BEGIN Data for review
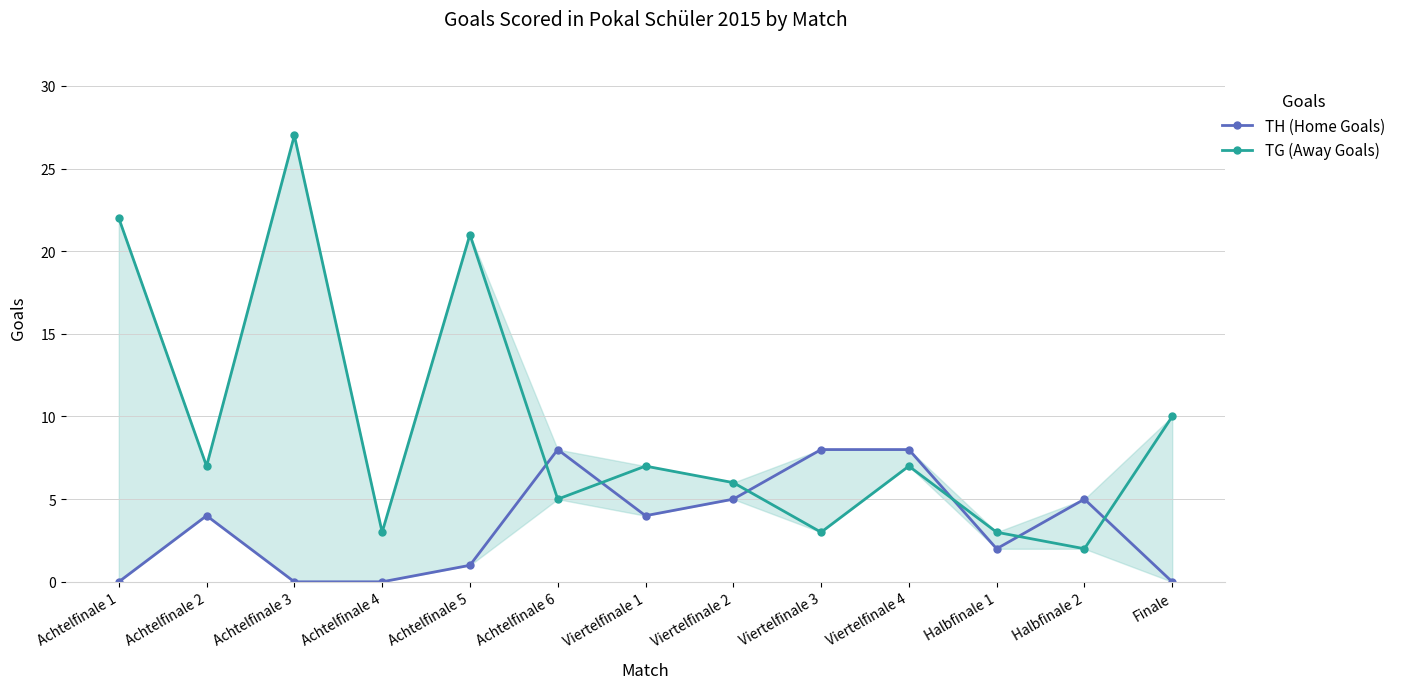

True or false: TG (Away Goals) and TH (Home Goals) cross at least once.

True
END Data for review
BEGIN Data for review
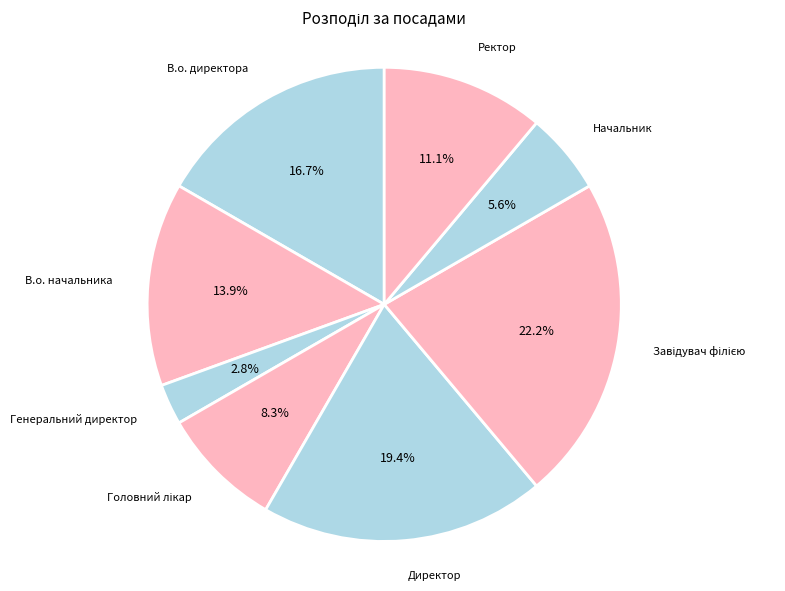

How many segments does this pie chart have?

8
END Data for review
BEGIN Data for review
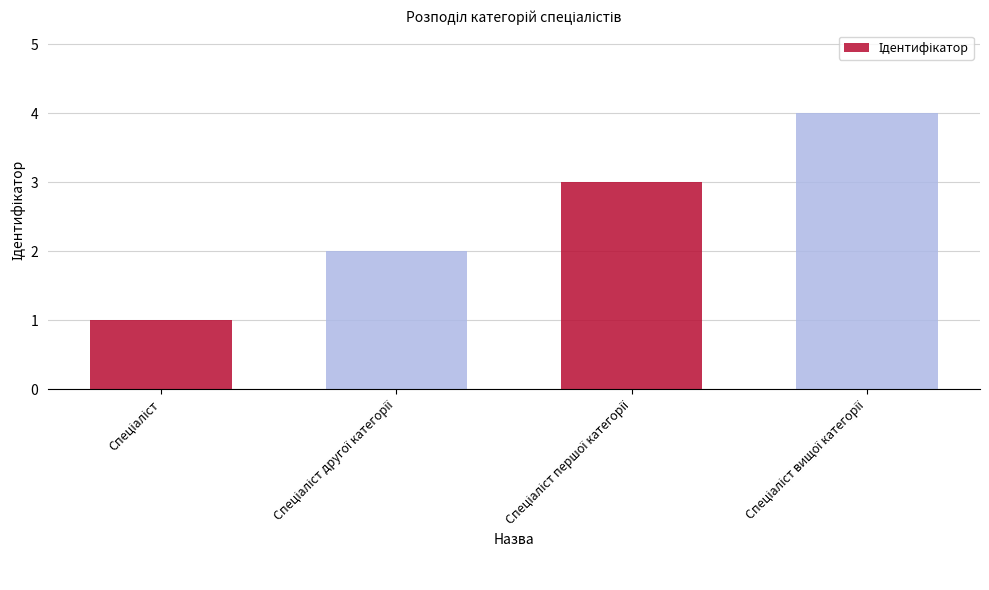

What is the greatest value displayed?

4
END Data for review
[Instructions to follow] Show each line above that contains the word "True", copied in full.

[Solution for this problem]
True or false: TG (Away Goals) and TH (Home Goals) cross at least once.
True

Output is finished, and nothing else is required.